- [WHAT THE TASK REQUIRES] Once you have checked each line below, report only the number of lines that contain the word "window".

- [EXTRACTED ENTRIES]
============================================================

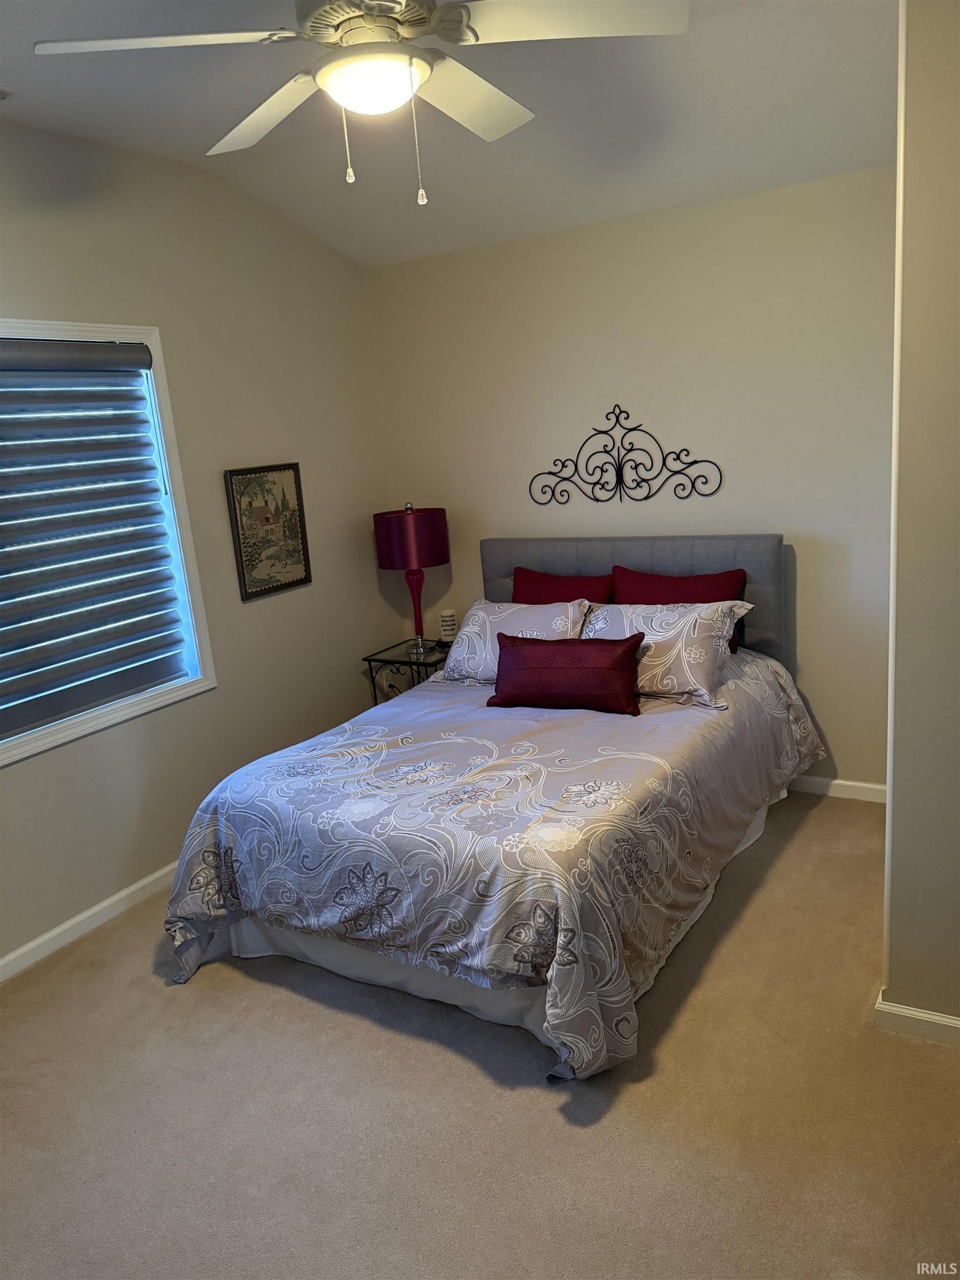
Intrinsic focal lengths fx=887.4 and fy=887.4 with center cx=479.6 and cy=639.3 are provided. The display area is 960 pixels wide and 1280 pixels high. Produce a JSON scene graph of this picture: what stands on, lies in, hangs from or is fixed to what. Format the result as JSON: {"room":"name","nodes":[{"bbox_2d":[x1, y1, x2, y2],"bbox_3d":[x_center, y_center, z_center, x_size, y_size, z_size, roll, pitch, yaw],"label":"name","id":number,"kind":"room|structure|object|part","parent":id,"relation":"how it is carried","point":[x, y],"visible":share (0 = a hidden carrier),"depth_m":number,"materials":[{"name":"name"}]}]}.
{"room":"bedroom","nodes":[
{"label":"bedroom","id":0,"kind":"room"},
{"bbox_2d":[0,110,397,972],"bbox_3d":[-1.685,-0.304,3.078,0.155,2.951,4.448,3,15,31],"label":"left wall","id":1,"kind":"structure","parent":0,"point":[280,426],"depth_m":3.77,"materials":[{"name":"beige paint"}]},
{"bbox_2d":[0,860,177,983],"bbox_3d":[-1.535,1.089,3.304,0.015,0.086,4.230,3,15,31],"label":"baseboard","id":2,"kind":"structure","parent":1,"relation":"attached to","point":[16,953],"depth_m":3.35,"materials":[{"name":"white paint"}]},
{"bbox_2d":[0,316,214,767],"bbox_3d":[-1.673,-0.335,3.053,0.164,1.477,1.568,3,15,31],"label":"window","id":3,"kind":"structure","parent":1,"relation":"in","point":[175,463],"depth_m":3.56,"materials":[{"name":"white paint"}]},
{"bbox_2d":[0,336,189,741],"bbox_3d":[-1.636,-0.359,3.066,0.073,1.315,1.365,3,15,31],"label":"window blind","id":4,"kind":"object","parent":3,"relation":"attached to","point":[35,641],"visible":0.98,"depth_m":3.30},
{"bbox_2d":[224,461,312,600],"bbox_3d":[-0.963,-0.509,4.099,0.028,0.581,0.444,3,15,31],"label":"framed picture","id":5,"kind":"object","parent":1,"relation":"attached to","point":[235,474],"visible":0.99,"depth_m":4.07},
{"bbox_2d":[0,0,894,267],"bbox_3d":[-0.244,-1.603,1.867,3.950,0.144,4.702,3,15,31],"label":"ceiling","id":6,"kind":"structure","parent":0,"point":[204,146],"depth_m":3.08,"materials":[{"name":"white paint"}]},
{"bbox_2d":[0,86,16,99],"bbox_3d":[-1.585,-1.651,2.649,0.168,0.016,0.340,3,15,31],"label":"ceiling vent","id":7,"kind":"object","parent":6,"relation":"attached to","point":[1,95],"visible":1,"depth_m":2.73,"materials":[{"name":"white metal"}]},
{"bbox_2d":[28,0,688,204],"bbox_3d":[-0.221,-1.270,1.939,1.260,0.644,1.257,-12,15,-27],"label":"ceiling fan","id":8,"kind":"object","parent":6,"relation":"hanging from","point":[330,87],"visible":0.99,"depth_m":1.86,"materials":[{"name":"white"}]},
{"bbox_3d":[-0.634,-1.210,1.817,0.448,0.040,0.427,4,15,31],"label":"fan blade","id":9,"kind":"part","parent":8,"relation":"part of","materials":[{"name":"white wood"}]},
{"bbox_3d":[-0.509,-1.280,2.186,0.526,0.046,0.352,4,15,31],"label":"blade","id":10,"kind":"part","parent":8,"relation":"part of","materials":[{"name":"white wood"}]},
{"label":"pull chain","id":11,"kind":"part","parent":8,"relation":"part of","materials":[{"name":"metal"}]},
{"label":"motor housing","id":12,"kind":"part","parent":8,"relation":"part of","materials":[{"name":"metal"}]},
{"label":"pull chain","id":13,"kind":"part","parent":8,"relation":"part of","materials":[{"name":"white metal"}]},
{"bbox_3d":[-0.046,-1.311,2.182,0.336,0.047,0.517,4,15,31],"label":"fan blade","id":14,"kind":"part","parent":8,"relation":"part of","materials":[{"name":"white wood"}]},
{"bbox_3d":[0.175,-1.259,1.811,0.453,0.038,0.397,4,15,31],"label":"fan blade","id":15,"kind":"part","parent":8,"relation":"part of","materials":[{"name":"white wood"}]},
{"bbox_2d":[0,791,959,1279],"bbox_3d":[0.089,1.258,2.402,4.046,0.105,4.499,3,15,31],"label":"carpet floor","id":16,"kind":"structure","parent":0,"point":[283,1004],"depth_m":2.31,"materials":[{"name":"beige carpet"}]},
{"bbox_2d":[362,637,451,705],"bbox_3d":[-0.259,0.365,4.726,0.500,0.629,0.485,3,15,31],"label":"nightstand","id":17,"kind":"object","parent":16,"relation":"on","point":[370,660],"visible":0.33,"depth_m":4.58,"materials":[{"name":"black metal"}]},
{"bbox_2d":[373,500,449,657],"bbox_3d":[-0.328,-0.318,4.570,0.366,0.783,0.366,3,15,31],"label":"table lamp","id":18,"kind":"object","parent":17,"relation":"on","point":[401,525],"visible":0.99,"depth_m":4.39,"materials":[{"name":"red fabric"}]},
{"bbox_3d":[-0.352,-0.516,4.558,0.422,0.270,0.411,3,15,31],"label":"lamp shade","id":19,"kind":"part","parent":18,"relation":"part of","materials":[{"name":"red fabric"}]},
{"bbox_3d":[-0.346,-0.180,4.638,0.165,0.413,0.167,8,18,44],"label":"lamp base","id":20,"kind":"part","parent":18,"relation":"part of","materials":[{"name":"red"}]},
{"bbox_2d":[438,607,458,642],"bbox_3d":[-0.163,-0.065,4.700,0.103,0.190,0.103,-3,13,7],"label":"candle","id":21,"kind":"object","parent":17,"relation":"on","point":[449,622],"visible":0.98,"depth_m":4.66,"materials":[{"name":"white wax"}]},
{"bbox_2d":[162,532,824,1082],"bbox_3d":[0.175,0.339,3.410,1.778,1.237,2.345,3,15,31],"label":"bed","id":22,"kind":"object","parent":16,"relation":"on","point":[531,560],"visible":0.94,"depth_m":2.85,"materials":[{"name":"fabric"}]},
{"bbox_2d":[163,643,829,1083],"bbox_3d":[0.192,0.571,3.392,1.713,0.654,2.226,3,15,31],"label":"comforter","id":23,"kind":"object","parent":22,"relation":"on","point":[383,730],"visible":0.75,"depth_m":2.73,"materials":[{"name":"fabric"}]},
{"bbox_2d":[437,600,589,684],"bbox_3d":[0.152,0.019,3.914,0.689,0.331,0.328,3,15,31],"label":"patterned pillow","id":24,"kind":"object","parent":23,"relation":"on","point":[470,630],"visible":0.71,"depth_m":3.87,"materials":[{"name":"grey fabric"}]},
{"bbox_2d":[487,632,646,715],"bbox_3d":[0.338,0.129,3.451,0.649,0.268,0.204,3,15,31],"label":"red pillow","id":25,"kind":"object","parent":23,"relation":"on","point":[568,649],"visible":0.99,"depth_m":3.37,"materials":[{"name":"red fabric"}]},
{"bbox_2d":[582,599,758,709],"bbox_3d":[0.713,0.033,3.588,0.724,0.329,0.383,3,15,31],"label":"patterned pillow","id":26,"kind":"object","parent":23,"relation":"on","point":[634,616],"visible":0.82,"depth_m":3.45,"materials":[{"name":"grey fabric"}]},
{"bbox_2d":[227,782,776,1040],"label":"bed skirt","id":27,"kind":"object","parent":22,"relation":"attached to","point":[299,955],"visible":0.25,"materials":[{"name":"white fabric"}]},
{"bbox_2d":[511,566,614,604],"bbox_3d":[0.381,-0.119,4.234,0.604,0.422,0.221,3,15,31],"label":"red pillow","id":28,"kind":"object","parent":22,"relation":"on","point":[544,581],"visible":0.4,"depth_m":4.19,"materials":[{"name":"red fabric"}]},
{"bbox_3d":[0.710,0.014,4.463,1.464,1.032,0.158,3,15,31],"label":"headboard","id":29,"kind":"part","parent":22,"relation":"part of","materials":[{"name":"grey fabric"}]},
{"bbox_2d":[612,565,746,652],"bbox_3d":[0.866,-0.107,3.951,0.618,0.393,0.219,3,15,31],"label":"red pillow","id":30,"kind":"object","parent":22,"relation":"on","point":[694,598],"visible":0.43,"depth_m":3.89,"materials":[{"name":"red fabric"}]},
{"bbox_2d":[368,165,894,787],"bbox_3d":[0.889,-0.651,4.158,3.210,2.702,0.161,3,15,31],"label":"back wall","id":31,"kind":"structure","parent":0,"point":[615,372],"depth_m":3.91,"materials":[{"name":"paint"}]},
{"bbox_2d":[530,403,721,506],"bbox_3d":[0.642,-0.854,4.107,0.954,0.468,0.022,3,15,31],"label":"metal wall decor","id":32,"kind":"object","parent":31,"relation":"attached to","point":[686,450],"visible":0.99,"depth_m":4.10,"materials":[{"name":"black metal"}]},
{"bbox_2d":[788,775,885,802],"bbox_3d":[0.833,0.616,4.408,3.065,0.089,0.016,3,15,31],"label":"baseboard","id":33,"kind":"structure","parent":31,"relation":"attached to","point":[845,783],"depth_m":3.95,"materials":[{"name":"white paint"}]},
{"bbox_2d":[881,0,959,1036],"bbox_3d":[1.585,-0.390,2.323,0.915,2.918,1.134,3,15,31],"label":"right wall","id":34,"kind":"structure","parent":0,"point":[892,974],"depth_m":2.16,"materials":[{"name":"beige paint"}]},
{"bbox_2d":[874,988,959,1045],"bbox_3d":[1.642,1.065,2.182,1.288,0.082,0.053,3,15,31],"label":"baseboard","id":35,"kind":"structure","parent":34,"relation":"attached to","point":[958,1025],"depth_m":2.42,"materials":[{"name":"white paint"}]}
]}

============================================================

- [OUTPUT] 2